This summer has been brimming with risk. With the oil sands wildfires in Canada, the Brexit vote, unpredictable violence around the US, and continued uncertainty of the presidential election, there’s certainly enough risk to go around.
Still, is investing riskier than usual? Probably not. While “normal” seems to be increasingly difficult to define, risk is definitely part of it.
Risk is an essential part of the investing equation, love it or hate—and we as investors do have a love-hate relationship with risk. But why?
1. We Don’t Take Risk Seriously
Risk as a concept and risk as reality are two very different things. We often romanticize the idea and idealize those who step out and take risks, but when it actually affects us, we’re not quite as infatuated with it.
The market is loaded with risk, which is actually a good thing considering that otherwise no one would make any money from investing. But many people tend to underestimate the growth power of risk and choose instead to just avoid the markets altogether. As Chuck Jaffe observed: “[A] common mindset is ‘I can accept risks; I just don’t want to lose any money.’”
But we can’t have it both ways. More money means you have to accept more risk of losing money. When the risk turns into reality, if you panic and sell, chances are you’ll take a huge loss.
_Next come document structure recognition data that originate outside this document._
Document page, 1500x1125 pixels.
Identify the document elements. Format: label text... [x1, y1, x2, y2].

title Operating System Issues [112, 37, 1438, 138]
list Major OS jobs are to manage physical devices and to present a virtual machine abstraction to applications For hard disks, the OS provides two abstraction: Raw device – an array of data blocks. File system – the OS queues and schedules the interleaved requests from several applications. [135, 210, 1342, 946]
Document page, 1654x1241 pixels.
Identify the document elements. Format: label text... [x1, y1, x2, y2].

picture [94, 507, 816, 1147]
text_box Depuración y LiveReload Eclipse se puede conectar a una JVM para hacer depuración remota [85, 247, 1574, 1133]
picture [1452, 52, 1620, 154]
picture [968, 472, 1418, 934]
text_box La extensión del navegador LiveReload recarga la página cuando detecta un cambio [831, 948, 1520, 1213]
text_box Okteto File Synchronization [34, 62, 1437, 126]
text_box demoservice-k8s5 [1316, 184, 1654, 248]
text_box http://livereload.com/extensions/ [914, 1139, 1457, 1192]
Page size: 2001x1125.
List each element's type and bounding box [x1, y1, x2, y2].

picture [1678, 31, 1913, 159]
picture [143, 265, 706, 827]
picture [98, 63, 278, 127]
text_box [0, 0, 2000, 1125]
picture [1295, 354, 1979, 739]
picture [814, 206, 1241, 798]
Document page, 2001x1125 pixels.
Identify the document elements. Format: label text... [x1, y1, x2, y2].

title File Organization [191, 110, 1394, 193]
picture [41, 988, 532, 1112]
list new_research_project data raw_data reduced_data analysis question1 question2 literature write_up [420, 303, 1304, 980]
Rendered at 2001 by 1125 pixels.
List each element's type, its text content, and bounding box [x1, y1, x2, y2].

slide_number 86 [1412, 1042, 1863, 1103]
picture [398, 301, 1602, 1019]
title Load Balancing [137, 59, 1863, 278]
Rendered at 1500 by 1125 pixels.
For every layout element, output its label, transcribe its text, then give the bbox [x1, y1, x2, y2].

If you hold firm despite your fears, you could end up okay in the end, but the emotional distress might be beyond what some people can handle. Who needs that kind of headache?
2. We Take Risk Too Seriously
Nobody likes losing money, especially investors. As a whole, we are a loss-averse species, which means many of us will go out of our way to avoid financial risk, even if the likelihood of potential reward is great.
The more risk-averse among us have to be struggling to keep it together this summer. Wildfires, elections, Brexits, oil prices, ISIS…it’s almost too much to handle. But even if you sat by the phone with your finger on the “Sell” button, the markets would probably still adjust their prices before you could take action.
The markets ebb and flow far more quickly than anyone could conceivably trade on them with any measure of consistent profits. Yes, you should be aware of risk, but you shouldn’t try to eliminate it by outsmarting the market.
3. We Don’t Understand Risk
Often when bad news rears its ugly head, our fight-or-flight instincts kick in and tell us to run as fast as we can and don’t look back.
Investing is all about preparation. If you’re prepared well—with a diversified, carefully allocated portfolio that reflects your personal goals and risk tolerance—you’re usually better off disregarding news, both good and bad. This can be a difficult concept, but it helps if you understand the role investment risks play helping or hindering your overall investment experience.
Investors face these two vastly different kinds of risk:
Avoidable Concentrated Risks
These are the kind we’ve been talking about thus far. They come in and wreak targeted havoc on particular stocks, bonds, or sectors. In the science of investing, concentrated risks are considered avoidable. They will always happen, but you can offset their impact on your portfolio through diversification
Unavoidable Market Risks
As its name says, there is no getting around this kind of risk if you want to invest. Market risks are embedded in the markets and the process of investing. If you stuff all your cash under your mattress or in a safety deposit box, it will be free of such risks (although nothing is safe from inflation risk, but that’s a conversation for another day). As soon as you dip a toe into the markets, you’re exposed to market-wide risk that can’t be “diversified away.”
4. We Mistreat Risk
There is a happy middle ground somewhere between taking risk too seriously and underestimating its potential. If you lean too far either way, you could panic and sell out or sit out of the market completely, thus missing out on its long-term growth.
In contrast, disciplined investors who wait out the storms put themselves in a better position to be compensated for their loyalty with higher expected returns.
In many ways, managing your investments is about managing risk. Used properly, investment risk is a powerful tool as you build personal wealth. When misunderstood or poorly employed, it can work against you just as powerfully. But friend or foe, don’t be surprised when risk regularly challenges your investment resolve.
Respect and manage return-generating market risks. Avoid responding to toxic, concentrated risks. These are the steps toward a healthy relationship with financial risks and rewards.